Segment Start: INFORMATION SHOWN

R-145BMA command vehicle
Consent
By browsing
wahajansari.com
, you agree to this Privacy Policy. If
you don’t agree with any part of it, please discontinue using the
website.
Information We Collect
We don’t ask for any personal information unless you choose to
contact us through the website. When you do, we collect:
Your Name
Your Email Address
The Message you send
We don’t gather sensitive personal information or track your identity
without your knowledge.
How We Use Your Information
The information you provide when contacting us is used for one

Segment End: INFORMATION SHOWN
Segment Start: INFORMATION SHOWN

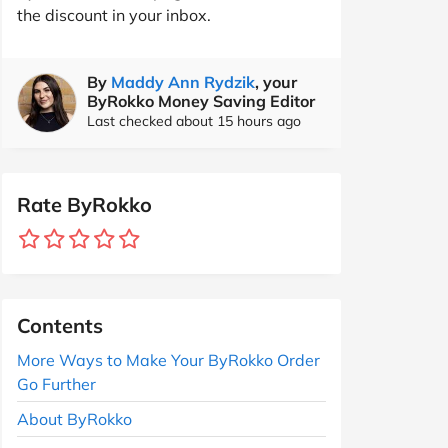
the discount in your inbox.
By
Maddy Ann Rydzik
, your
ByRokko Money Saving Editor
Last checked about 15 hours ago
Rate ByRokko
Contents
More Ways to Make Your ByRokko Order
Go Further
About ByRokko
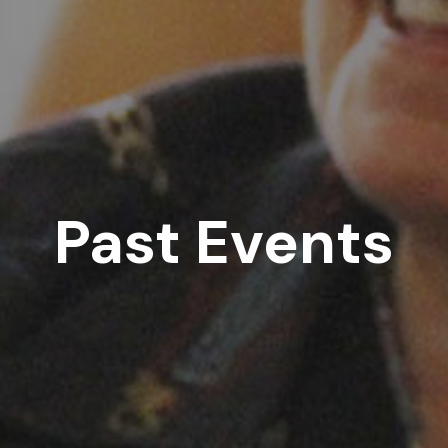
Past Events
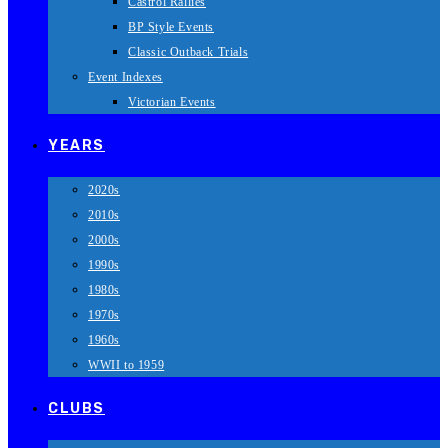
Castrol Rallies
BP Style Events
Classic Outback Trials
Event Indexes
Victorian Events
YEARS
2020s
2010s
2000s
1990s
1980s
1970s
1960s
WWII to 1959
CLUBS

Segment End: INFORMATION SHOWN

▶ EXERCISE DETAILS:
Gather every line of the material that contains the string "ByRokko". Only matches with the same capitalization count.

▶ TASK OUTPUT:
ByRokko Money Saving Editor
Rate ByRokko
More Ways to Make Your ByRokko Order
About ByRokko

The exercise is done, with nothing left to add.